Kosovo's NATO-led peacekeepers moved troops through the Serb-dominated north yesterday, an Agence France-Presse (AFP) correspondent reported, amid high tensions with Serbia on the eve of a vote to create a Kosovo army.
A spokesman for the international NATO-led Kosovo Force (KFOR), which guarantees the security of the former Serbian province, confirmed the deployment yesterday and told AFP it was part of "normal exercises all around Kosovo."
"We have a couple of convoys moving around. One of them is going today to the north," said KFOR spokesman Vincenzo Grasso, adding that there was no reason for alarm.
About 50 KFOR vehicles moved through the city of Mitrovica and headed north in the direction of Leposavic, a mostly Serb municipality, AFP said.
The top local official in Leposavic municipality confirmed troops were in the village of Dren yesterday morning. "They are heavily armed and equipped to prevent demonstrations," Zoran Todic added.
The movement comes as lawmakers in Kosovo prepare to vote today to transform the lightly-armed domestic Kosovo Security Force (KSF) into a regular army. Though that process could take years, Serbian politicians maintain that a Kosovo army could be used to expel the remaining minority Serbs from Kosovo, an accusation denied by Kosovar leaders who rely on EU and U.S. support in reforms and development of the impoverished, small Balkan state.

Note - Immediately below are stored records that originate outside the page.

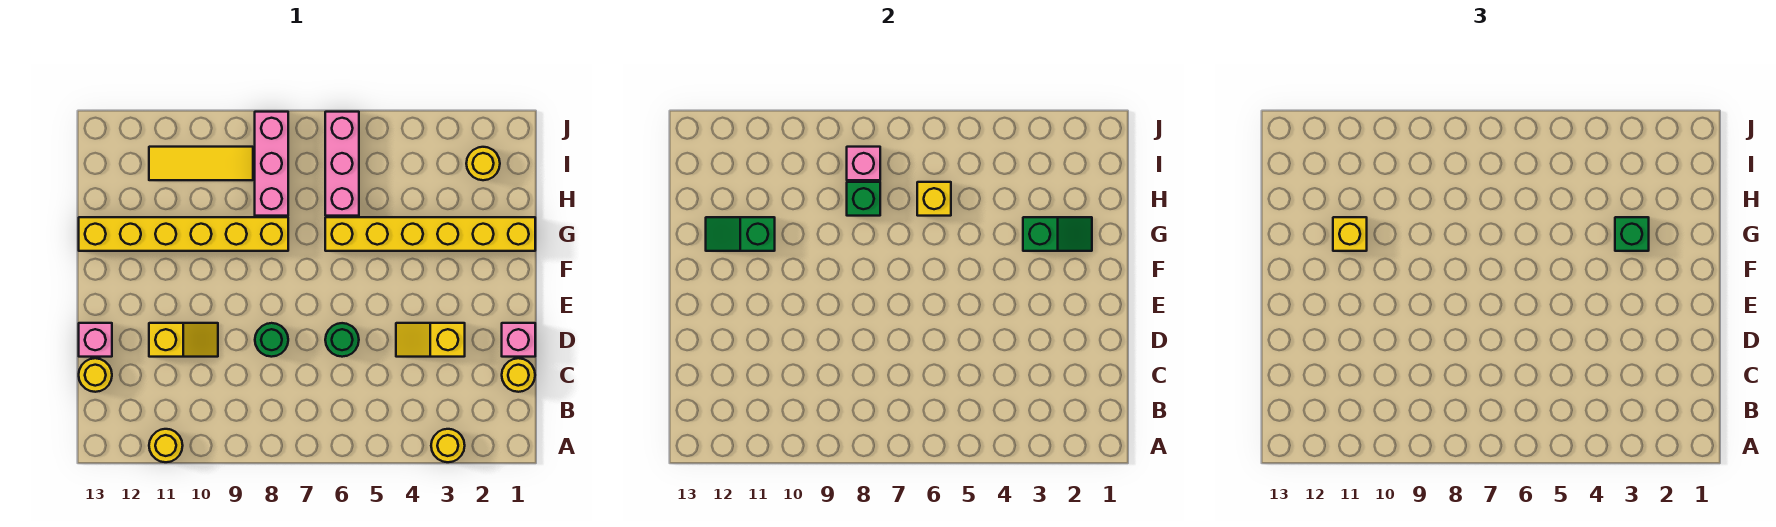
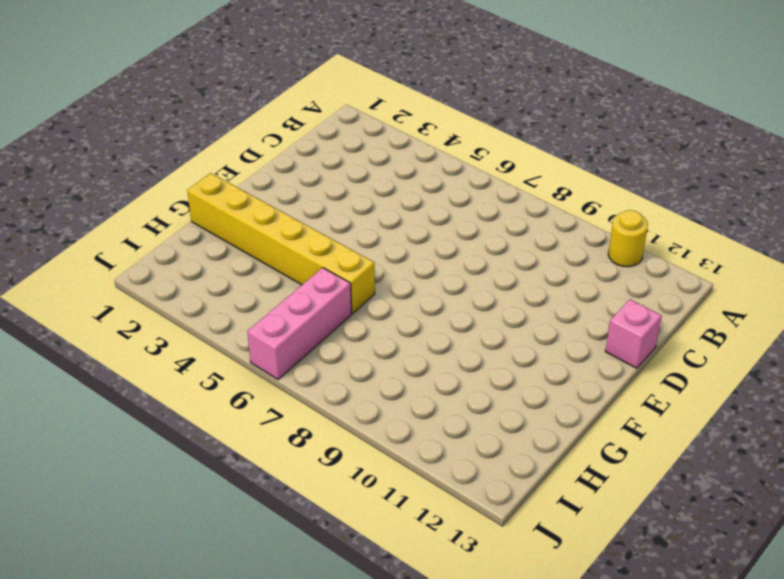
none -> yellow 1x1 round brick [431,429,465,462]
none -> yellow 1x1 round brick [502,358,535,392]
none -> yellow 1x1 round brick [79,358,112,392]

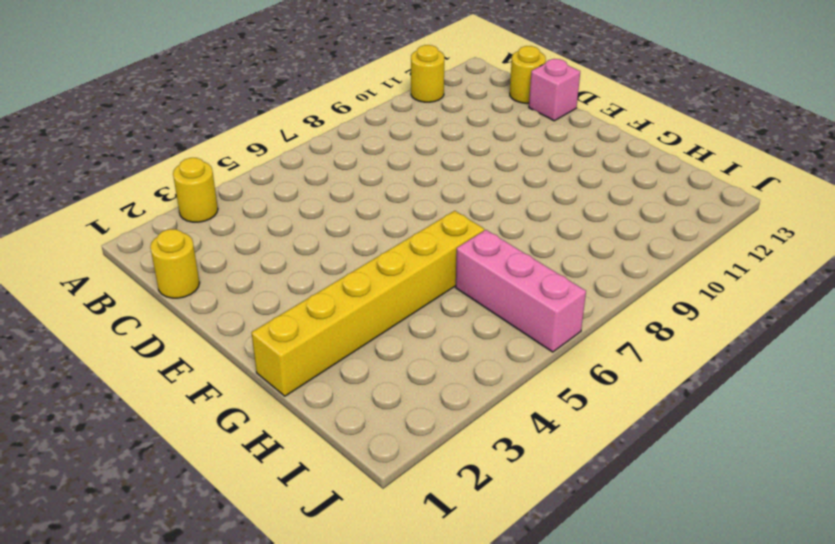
none -> pink 1x1 brick [502,323,535,357]
none -> yellow 1x2 slope [396,323,465,357]
none -> green 1x1 round brick [325,323,359,357]

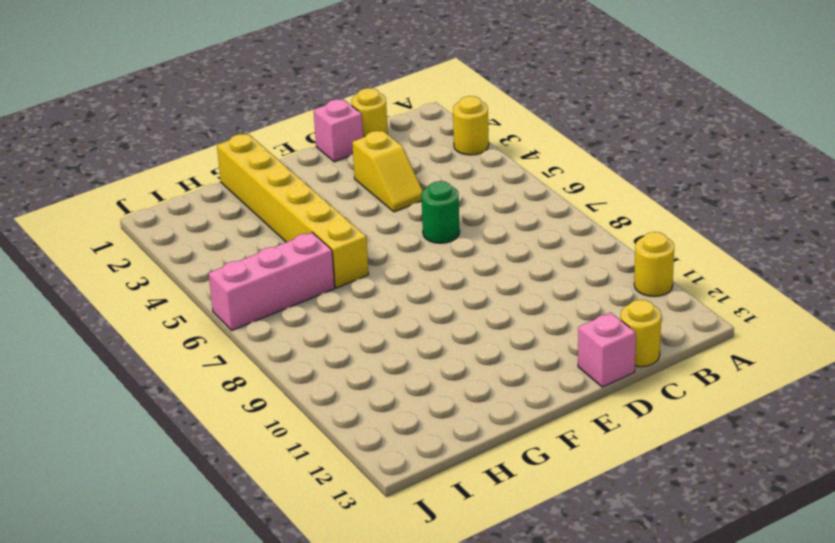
none -> green 1x1 round brick [255,323,288,357]
none -> yellow 1x2 slope [149,323,218,357]
none -> yellow 1x6 brick [79,217,288,251]

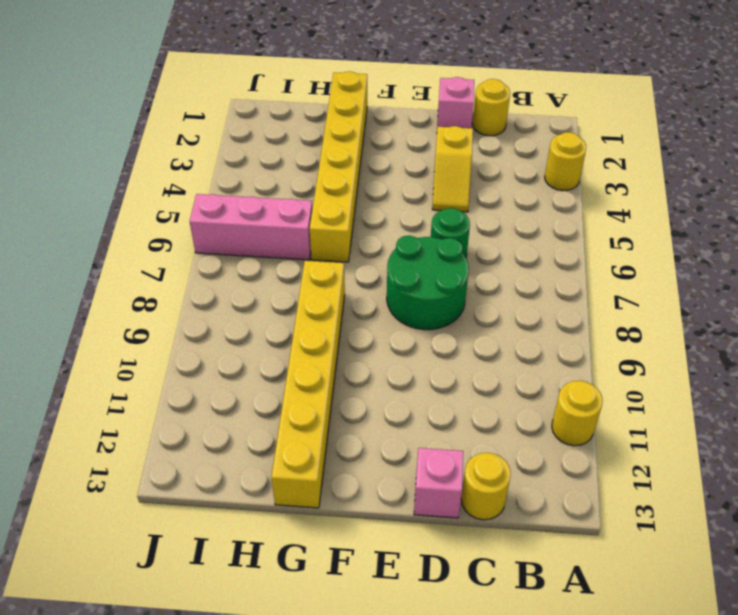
green 2x2 round brick [387,236,469,330] -> green 1x1 round brick [255,323,288,357]
none -> yellow 1x2 slope [149,323,218,357]
none -> pink 1x3 brick [255,112,288,216]
none -> yellow 1x1 round brick [466,147,500,180]

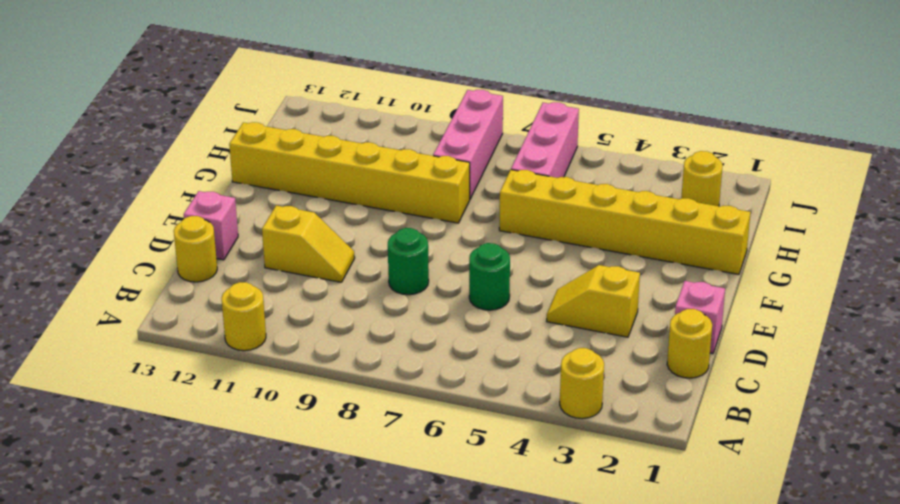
none -> yellow 1x3 tile [149,147,253,180]
none -> green 1x2 slope [1023,217,1092,251]
none -> green 1x2 slope [706,217,775,251]

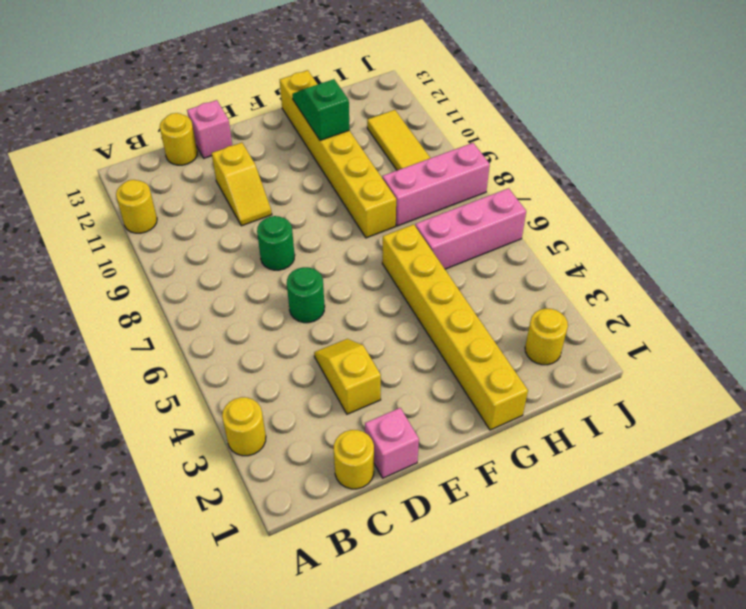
none -> green 1x2 slope [1023,217,1092,251]
none -> yellow 1x1 brick [917,182,951,216]
none -> green 1x1 brick [847,182,880,216]

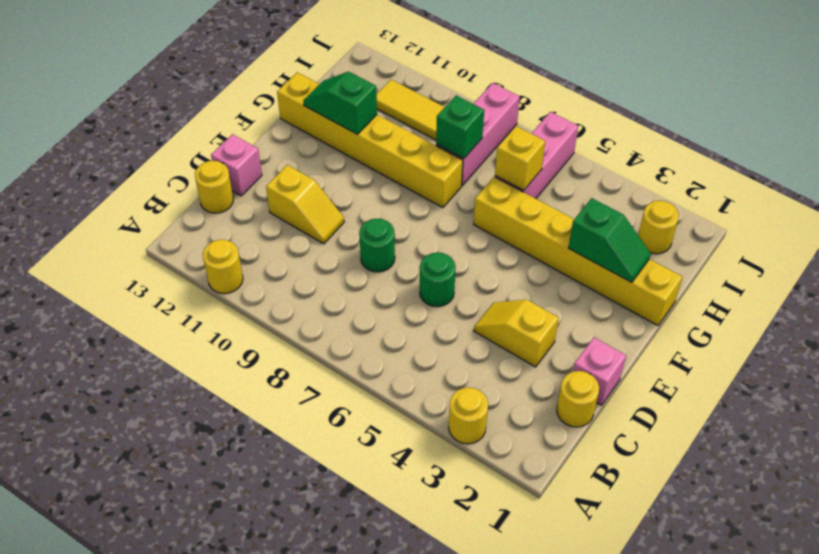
none -> pink 1x1 brick [847,147,880,180]
none -> green 1x1 brick [1615,217,1649,251]
none -> yellow 1x1 brick [1333,217,1367,251]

Pristina has struggled to exercise its authority in Serb enclaves that still pledge allegiance to Belgrade. In 2012, there were violent riots in northern Kosovo after Pristina authorities sent police to take control of two border crossings with Serbia.
The landlocked Balkan territory of 1.8 million, which declared independence in 2008, is still guarded by NATO troops still stationed there nearly two decades after the end of the war. KFOR, which has more than 4,000 troops, has been deployed in Kosovo since the end of the 1998-99 war between Serb forces and Kosovo Albanian separatists, which left more than 13,000 dead. NATO warned earlier it would have to reassess its security mission in Kosovo if Pristina goes ahead with plans to create its own army. NATO chief Jens Stoltenberg said Kosovo's plan was "ill-timed," went against the advice of many NATO countries and would have "serious repercussions."